While this week’s BoE meeting will maintain the status quo, it is unlikely to discourage further GBP inflows. As recent UK GDP and inflation updates have confirmed that the economy continues to improve. True, growth is still unbalanced and headline inflation remains weak, but overall the uneven recovery continues. This economic story may not seem exciting, but it is sufficiently compelling to support GBP in the current uncertain environment. Indeed this comparison argues that GBP can continue to outperform under the ‘unlikely safe haven’ moniker.
Further ahead, as the UK general elections near GBP will need something extra to maintain foreign inflows. That ‘extra’ will need to be either stronger, more balanced growth or alternatively a more decisive swing in the polls away from a possible (grand) coalition outcome. For now at least the GBP message remains unchanged and thus we remain short EUR/GBP.

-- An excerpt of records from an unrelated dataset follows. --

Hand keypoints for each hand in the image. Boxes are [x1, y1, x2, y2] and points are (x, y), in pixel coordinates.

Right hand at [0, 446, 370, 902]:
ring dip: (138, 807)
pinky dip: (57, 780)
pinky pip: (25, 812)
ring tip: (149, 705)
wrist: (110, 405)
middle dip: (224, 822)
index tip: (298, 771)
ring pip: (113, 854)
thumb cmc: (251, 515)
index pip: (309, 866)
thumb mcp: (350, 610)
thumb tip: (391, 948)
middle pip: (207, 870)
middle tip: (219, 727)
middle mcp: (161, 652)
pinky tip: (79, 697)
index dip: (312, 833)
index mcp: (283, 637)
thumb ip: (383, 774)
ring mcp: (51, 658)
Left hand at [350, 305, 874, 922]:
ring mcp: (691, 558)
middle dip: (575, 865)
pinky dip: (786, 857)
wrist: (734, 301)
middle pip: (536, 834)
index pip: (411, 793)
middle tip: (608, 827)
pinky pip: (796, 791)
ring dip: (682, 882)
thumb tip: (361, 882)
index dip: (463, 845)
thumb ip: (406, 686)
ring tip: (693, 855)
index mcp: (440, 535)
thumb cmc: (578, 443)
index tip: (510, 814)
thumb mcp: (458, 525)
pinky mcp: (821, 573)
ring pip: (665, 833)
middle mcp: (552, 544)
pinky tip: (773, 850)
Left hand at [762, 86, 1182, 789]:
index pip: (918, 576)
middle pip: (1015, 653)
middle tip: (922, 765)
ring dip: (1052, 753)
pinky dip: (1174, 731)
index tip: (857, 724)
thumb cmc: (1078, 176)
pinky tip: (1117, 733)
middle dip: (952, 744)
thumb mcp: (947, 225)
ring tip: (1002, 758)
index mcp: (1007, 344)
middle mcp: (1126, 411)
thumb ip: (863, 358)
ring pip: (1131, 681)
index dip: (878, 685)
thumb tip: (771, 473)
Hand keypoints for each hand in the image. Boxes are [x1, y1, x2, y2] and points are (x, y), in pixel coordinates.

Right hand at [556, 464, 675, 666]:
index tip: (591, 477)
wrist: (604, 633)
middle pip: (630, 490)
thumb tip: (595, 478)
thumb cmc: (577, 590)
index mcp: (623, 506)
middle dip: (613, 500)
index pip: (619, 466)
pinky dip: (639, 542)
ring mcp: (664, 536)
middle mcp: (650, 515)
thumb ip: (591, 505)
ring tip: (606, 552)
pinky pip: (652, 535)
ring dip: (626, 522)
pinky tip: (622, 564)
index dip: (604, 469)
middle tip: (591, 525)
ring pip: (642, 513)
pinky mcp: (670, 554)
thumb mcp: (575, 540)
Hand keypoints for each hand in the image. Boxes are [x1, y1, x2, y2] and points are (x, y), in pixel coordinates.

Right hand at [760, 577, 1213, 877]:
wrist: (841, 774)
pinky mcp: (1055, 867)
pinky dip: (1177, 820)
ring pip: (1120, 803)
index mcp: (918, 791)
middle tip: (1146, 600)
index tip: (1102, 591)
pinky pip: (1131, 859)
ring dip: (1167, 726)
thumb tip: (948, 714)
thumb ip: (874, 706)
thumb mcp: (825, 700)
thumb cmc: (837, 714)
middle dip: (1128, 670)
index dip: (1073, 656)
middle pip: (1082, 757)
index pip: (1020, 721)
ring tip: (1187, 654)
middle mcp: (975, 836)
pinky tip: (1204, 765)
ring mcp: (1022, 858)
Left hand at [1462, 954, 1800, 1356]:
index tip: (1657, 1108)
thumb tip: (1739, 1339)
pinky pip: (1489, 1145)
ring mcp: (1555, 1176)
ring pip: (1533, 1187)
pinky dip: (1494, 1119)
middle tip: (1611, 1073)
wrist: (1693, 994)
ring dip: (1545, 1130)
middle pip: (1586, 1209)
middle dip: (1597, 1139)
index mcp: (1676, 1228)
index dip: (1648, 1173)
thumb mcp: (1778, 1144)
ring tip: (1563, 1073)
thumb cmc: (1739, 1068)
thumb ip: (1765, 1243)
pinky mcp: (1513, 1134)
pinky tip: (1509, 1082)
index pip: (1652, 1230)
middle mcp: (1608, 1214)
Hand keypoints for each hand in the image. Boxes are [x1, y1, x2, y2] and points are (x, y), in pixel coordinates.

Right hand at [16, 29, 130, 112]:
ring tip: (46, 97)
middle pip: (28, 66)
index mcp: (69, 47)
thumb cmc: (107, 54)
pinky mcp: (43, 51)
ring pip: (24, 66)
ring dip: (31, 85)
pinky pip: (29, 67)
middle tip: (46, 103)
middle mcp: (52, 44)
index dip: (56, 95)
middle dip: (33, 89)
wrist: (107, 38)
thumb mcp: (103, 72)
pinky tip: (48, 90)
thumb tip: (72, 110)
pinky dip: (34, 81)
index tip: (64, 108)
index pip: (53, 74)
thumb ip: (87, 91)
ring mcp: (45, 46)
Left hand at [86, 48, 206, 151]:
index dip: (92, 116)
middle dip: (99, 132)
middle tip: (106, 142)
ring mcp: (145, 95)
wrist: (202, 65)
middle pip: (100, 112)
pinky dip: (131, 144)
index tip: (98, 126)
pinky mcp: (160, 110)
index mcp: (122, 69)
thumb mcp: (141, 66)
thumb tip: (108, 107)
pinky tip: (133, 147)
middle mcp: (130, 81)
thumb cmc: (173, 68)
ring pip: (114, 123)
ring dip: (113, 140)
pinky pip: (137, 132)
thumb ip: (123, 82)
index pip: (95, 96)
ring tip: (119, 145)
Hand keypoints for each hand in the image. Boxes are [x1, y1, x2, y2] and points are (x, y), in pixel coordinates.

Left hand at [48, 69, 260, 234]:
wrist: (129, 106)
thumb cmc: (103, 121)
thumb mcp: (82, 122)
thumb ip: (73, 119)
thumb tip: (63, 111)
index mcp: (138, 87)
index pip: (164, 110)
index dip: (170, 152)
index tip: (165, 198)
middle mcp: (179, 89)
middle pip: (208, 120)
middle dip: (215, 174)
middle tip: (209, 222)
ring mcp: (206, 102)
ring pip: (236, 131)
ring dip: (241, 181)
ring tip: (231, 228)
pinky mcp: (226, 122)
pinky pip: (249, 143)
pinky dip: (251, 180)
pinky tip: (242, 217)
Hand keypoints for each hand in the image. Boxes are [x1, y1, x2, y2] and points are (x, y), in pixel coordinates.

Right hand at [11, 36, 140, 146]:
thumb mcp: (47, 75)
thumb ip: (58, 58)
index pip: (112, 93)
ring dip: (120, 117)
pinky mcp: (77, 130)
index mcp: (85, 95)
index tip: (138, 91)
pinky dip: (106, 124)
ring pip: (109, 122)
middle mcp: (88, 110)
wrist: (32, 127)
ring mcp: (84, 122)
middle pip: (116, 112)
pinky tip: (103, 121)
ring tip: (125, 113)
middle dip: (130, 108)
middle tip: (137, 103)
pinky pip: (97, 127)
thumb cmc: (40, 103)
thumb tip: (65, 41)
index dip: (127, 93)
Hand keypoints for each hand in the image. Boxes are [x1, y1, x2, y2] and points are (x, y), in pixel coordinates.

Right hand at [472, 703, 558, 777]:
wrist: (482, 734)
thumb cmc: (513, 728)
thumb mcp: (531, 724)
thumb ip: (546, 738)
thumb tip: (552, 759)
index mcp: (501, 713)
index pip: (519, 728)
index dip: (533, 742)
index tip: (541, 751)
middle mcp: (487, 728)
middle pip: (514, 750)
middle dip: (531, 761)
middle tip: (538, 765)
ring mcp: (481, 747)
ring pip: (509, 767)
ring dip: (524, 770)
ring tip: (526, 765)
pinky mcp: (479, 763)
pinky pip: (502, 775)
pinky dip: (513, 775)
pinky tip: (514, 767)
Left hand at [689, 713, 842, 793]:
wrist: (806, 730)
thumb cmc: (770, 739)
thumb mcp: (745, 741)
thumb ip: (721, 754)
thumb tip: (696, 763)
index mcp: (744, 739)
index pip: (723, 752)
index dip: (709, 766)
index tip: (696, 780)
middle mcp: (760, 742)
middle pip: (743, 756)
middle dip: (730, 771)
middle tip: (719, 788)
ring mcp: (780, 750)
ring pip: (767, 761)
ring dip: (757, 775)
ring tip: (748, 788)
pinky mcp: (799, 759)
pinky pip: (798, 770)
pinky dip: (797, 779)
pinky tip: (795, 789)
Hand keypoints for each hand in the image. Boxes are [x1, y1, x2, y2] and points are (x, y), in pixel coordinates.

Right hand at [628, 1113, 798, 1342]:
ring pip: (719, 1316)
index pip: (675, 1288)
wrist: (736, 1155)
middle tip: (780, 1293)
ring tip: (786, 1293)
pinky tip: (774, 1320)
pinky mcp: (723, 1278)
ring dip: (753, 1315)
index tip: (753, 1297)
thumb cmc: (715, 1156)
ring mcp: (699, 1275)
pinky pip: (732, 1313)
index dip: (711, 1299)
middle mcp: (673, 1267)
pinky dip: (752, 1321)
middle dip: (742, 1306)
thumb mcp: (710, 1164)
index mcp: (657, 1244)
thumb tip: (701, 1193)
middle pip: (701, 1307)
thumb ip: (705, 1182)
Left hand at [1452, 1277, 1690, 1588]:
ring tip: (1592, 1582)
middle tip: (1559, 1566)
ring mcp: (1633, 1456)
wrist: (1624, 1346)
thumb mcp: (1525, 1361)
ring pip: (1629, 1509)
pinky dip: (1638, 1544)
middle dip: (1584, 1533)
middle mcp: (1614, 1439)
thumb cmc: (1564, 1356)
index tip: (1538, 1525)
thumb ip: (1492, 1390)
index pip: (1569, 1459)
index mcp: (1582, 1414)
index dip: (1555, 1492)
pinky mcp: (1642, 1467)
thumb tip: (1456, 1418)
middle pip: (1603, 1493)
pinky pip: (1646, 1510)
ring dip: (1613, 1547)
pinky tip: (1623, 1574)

A softer KOF leading indicator should help maintain the slow CHF grind lower seen since the currency stabilised after SNB’s removal of the EUR/CHF 1.20 floor. Similarly, we expect official reserves statistics Friday to show little further EUR/CHF defence has been necessary in recent weeks. This was the message in the SNB statistics bulletin showing a more dramatic drop in foreign exchange purchases (from CHF32.5bn in December to a mere CHF3.3bn in January).
Indeed this data seems difficult to understand given the supposed intervention activity seen in the market in the first few weeks of January before the floor was removed. In any case, if proven such data are correct, CHF safe haven pressure was not as significant as initial speculation suggests and therefore fewer obstacles exist to further currency weakness.